Dynamics and local environment of an aromatic counterion bound to di-chain cationic surfactant bilayers studied by avoided level crossing muon spin resonance: evidence for counterion condensation

Abstract

Avoided level crossing muon spin resonance (ALC-μSR) has been used to study the reorientational dynamics of muon-spin-labelled 2,4,6-trimethylbenzoate (246TMB⁻) counterions and their interaction with DODMAC (dioctadecyldimethylammonium chloride) bilayers in the L_α and L_β liquid crystalline states. The muoniated radical anion formed by the addition of muonium to the secondary carbons of the aromatic ring of 246TMB⁻ is used as a local spin probe. The muon and methylene proton hyperfine parameters and the electron spin relaxation rate (λ_e) of the muoniated spin probe were determined as a function of temperature by modelling the ALC-μSR spectra with Monte Carlo numerical simulations.
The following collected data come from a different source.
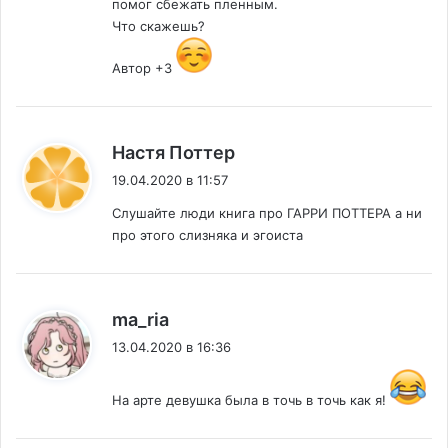
помог сбежать пленным.
Что скажешь?
Автор +3
:
Настя Поттер
19.04.2020 в 11:57
Слушайте люди книга про ГАРРИ ПОТТЕРА а ни
про этого слизняка и эгоиста
:
ma_ria
13.04.2020 в 16:36
На арте девушка была в точь в точь как я!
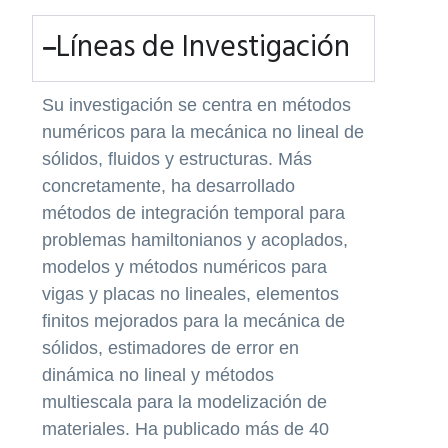
Líneas de Investigación
Su investigación se centra en métodos
numéricos para la mecánica no lineal de
sólidos, fluidos y estructuras. Más
concretamente, ha desarrollado
métodos de integración temporal para
problemas hamiltonianos y acoplados,
modelos y métodos numéricos para
vigas y placas no lineales, elementos
finitos mejorados para la mecánica de
sólidos, estimadores de error en
dinámica no lineal y métodos
multiescala para la modelización de
materiales. Ha publicado más de 40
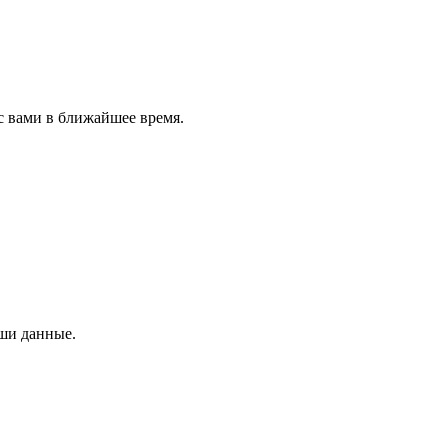
с вами в ближайшее время.
аши данные.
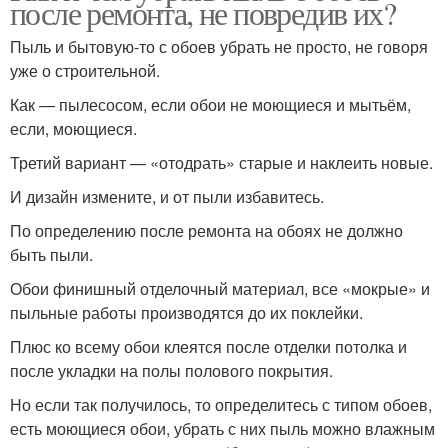
после ремонта, не повредив их?
Пыль и бытовую-то с обоев убрать не просто, не говоря
уже о строительной.
Как — пылесосом, если обои не моющиеся и мытьём,
если, моющиеся.
Третий вариант — «отодрать» старые и наклеить новые.
И дизайн измените, и от пыли избавитесь.
По определению после ремонта на обоях не должно
быть пыли.
Обои финишный отделочный материал, все «мокрые» и
пыльные работы производятся до их поклейки.
Плюс ко всему обои клеятся после отделки потолка и
после укладки на полы полового покрытия.
Но если так получилось, то определитесь с типом обоев,
есть моющиеся обои, убрать с них пыль можно влажным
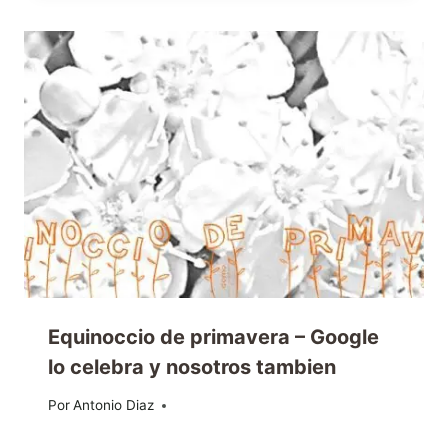
Equinoccio de primavera – Google
lo celebra y nosotros tambien
Por
20/03/2014
Antonio Diaz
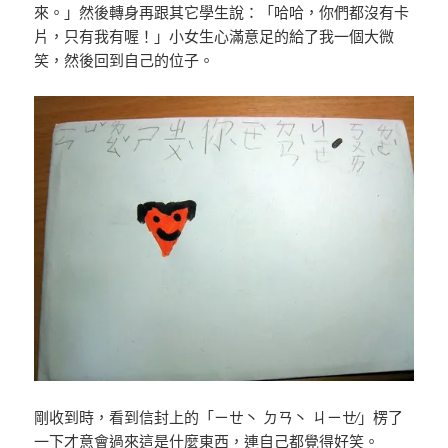
來。」然後轉身再跟其它學生說：「哈哈，你們都沒有卡
片，只有我有喔！」小女生心滿意足的給了我一個大微
笑，然後回到自己的位子。
剛收到時，看到信封上的「ㄧㄝ丶 ㄉㄢ丶 ㄐㄧㄝ∕」楞了
一下才意會過來這是什麼東西，連自己都覺得好笑。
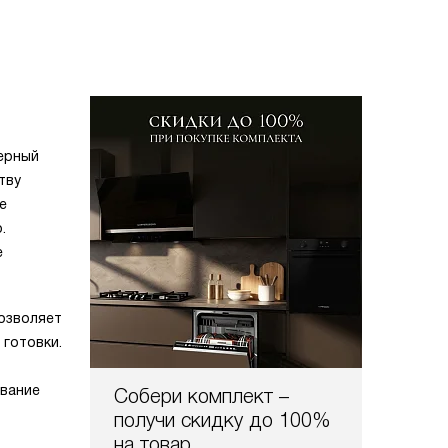
черный
тву
е
.
е
озволяет
готовки.
евание
Собери комплект –
получи скидку до 100%
на товар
The observation of a Δ₁ resonance indicates that 246TMB⁻ is undergoing anisotropic motion and doesn't reside in the aqueous layer in either the L_α and L_β phases. The lack of an abrupt change in the hyperfine parameters or λ_e when the system goes from the L_β to the L_α lamellar liquid crystalline phases suggests that 246TMB⁻ is located at the oil–water interface rather than within the bilayer. The hyperfine parameters indicate that 246TMB⁻ is undergoing large amplitude reorientational motion about a preferred orientation resulting from the bilayer's electric field. The interaction between 246TMB⁻ and the bilayer decreases and the amplitude of the wobbling-in-a-cone motion increases with increasing temperature. The temperature dependence of the electron spin relaxation rate indicates the barrier to reorientation is 41.7 kJ mol⁻¹.